Explanation of Solution

Given:

The man’s height is 6 feet.

Observation:

From the above Figure 1, observed that the function $S\left(t\right)=6\left|\cot \frac{\pi }{12}t\right|$ approaches to 6  feet for $t=3$ and $t=9$.

That is, the length of the shadow equal to 6 feet for $t=3$ and $t=9$.

That is, the length of the shadow equal to 6 feet at 9 A.M and 3 P.M.

Calculation:

Compute the length of the shadow at $9.00$ A.M.

Here, number of hours from $6.00$ A.M to $9.00$ A.M is 3.

Therefore, the value of $t=3$.

Compute the value of $S\left(t\right)=6\left|\cot \frac{\pi }{12}t\right|$ for $t=3$.

$\begin{array}{c}S\left(t\right)=6\left|\cot \frac{\pi }{12}t\right|\\ =6\left|\cot \left(\frac{3\pi }{12}\right)\right|\\ =6\left|\cot \frac{\pi }{4}\right|\\ =6\end{array}$

Therefore, the length of the shadow at 9 P.M is $6$.

Compute the length of the shadow at $3.00$ P.M.

Here, number of hours from $6.00$ A.M to $3.00$ P.M is .9.

Therefore, the value of $t=9$.

Compute the value of $S\left(t\right)=6\left|\cot \frac{\pi }{12}t\right|$ for $t=9$.

$\begin{array}{c}S\left(t\right)=6\left|\cot \frac{\pi }{12}t\right|\\ =6\left|\cot \left(\frac{9\pi }{12}\right)\right|\\ =6\left|\cot \frac{3\pi }{4}\right|\\ =6\end{array}$

Therefore, the length of the shadow at 3 P.M is $6$.

To determine

To analyze: The shadow as the time approaches to 6 P.M.

Explanation of Solution

From the above Figure 1, observed that the function $S\left(t\right)=6\left|\cot \frac{\pi }{12}t\right|$ approaches to 6 for infinity as $t$ approaches to $12$

That is, As the time reaches to 6 P.M the length of the shadow become infinity.

Observation:

Compute the length of the shadow as the time approaches to 6 P.M.
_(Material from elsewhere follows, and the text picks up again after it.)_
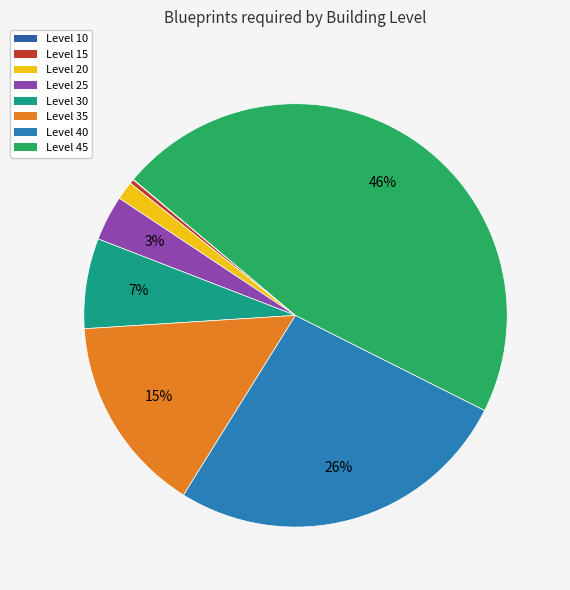

True or false: Level 35 accounts for 15% of the total.

True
That is, compute the value of $\underset{t\to 12}{\lim }6\left|\cot \frac{\pi }{12}t\right|$.

$\begin{array}{c}\underset{t\to 12}{\lim }6\left|\cot \frac{\pi }{12}t\right|=6\left|\cot \frac{12\pi }{12}\right|\\ =6\left|\cot \pi \right|\\ =6\left|\frac{\cos \pi }{\sin \pi }\right|\\ =6\left|\frac{1}{0}\right|\\ =\infty \end{array}$

Therefore, as the time reaches to 6 P.M the length of the shadow become infinity.